Model Rules of Prof'l Conduct R. 1.8.

I note that courts in states that have adopted this model language have not always strictly enforced the affirmative-advice-in-writing requirement. See, e.g., Milo Fields Trust v. Britz, 378 NJ.Super. 137, 874 A.2d 1130, 1138 (App.Div.2005) (holding, despite New Jersey rule prescribing that client be advised in writing of the desirability of seeking independent legal advice about a pro*264posed business transaction between lawyer and client, that "it is not mandatory that an attorney advise his client in writing tó seek independent counsel’'); Twachtman v. Hastings, No. CV 9557307S, 1997 WL 433878, *8, *11, 1997 Conn.Super. Lexis 2014, *21, *30 (Conn.Super.Ct.1997) (holding, despite Connecticut rule requiring that the "client or former client [be] advised in writing that the client or former client should consider seeking the advice of independent counsel in the transaction,” that "there is no indispensable requirement that the client actually receive [independent legal advice] from another attorney or that he be instructed by his attorney that such an alternative is available to him”).

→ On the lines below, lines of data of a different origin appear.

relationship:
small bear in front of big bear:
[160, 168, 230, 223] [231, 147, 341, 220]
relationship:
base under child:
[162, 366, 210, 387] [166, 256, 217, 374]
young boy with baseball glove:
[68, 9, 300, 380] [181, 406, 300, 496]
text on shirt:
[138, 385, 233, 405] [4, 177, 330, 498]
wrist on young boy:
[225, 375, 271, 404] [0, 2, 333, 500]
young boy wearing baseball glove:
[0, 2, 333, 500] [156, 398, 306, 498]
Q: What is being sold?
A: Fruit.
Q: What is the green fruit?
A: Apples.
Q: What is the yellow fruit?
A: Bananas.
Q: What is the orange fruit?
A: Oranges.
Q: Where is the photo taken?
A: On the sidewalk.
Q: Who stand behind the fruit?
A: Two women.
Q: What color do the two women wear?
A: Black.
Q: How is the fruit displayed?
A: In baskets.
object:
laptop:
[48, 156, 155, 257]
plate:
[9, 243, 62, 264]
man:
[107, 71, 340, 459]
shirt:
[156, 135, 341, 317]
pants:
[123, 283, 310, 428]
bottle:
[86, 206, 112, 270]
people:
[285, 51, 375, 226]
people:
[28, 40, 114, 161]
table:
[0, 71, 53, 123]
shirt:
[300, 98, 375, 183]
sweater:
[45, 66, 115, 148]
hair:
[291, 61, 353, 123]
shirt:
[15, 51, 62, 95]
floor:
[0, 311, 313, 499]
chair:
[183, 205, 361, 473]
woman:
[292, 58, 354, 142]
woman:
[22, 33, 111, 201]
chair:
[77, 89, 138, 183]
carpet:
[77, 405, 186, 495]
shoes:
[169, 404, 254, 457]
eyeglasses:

. I note that, like the broker’s fee here, a contingent fee arrangement affords the lawyer an incentive to resolve the matter for the highest possible amount of money, but does not guarantee against the lawyer’s efforts to achieve a quick but less lucrative settlement. Lawyers’ hourly fee arrangements with their clients also may provide incentive for lawyers to run up a high number of billable hours, but our rules and case law do not suggest that such fee agreements must be reviewed by independent counsel.

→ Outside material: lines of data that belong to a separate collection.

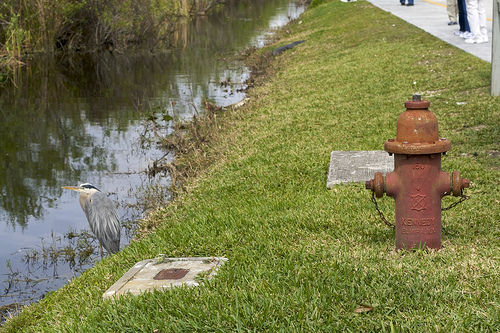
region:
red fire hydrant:
[395, 81, 451, 256]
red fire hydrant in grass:
[391, 78, 444, 253]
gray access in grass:
[128, 250, 221, 299]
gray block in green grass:
[336, 148, 365, 183]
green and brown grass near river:
[308, 15, 393, 109]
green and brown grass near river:
[225, 125, 317, 230]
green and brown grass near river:
[273, 254, 483, 314]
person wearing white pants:
[466, 7, 486, 29]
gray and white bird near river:
[53, 172, 136, 256]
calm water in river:
[0, 47, 219, 167]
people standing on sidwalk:
[400, 0, 495, 62]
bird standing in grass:
[55, 160, 144, 281]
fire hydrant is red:
[369, 69, 469, 259]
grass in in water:
[0, 19, 284, 328]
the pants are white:
[460, 2, 492, 47]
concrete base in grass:
[308, 114, 426, 217]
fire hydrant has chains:
[344, 148, 472, 237]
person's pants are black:
[453, 0, 470, 30]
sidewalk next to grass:
[370, 0, 493, 70]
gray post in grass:
[490, 0, 498, 102]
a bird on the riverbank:
[52, 170, 137, 271]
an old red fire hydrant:
[343, 69, 480, 267]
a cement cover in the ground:
[107, 254, 234, 304]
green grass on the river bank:
[263, 70, 363, 155]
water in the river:
[25, 39, 187, 159]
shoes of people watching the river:
[431, 0, 493, 43]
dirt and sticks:
[146, 65, 266, 206]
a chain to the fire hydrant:
[369, 192, 396, 225]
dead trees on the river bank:
[34, 2, 194, 64]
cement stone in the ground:
[316, 129, 405, 206]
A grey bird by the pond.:
[62, 175, 127, 256]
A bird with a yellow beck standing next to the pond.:
[57, 174, 129, 259]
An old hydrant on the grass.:
[364, 90, 475, 256]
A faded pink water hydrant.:
[363, 90, 472, 257]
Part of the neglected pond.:
[8, 40, 135, 281]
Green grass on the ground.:
[154, 9, 466, 325]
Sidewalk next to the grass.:
[371, 1, 497, 68]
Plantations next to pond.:
[2, 5, 182, 63]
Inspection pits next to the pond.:
[103, 244, 230, 298]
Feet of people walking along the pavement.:
[409, 0, 491, 64]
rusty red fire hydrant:
[363, 82, 476, 267]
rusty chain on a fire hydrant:
[360, 173, 394, 238]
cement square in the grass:
[100, 247, 235, 307]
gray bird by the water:
[51, 172, 132, 261]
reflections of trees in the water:
[11, 48, 133, 176]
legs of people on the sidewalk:
[438, 3, 490, 51]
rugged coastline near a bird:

. And it is not hard to imagine that (and to understand why) a client who is trying to settle an estate whose major asset is a parcel of real property would, for the client's own benefit, desire and perhaps seek the services of a lawyer who could act as both lawyer and broker and eschew the expense and inconvenience of seeking other legal counsel to review a listing agreement.

. This is both because, I believe, the ruling should not be res judicata as to Smith, and *266because it may well disserve the legal community to find a violation of Rule 1.8(a) in the circumstances involved here on a record that was not fully developed in the trial court. Cf. In re McLain, 671 A.2d at 953 ("With respect to the charge of misrepresentation of the firm’s name, we would not be able to reach a conclusion without a careful analysis, as this court has not previously ruled on whether the inclusion of an associate’s name in a firm name violates our Rules of Professional Conduct. Under the particular circumstances present here, we will not undertake that analysis in this proceeding.... Because ... we do not have the benefit of adversary briefing and presentation, we deem it inappropriate to decide this issue of first impression.").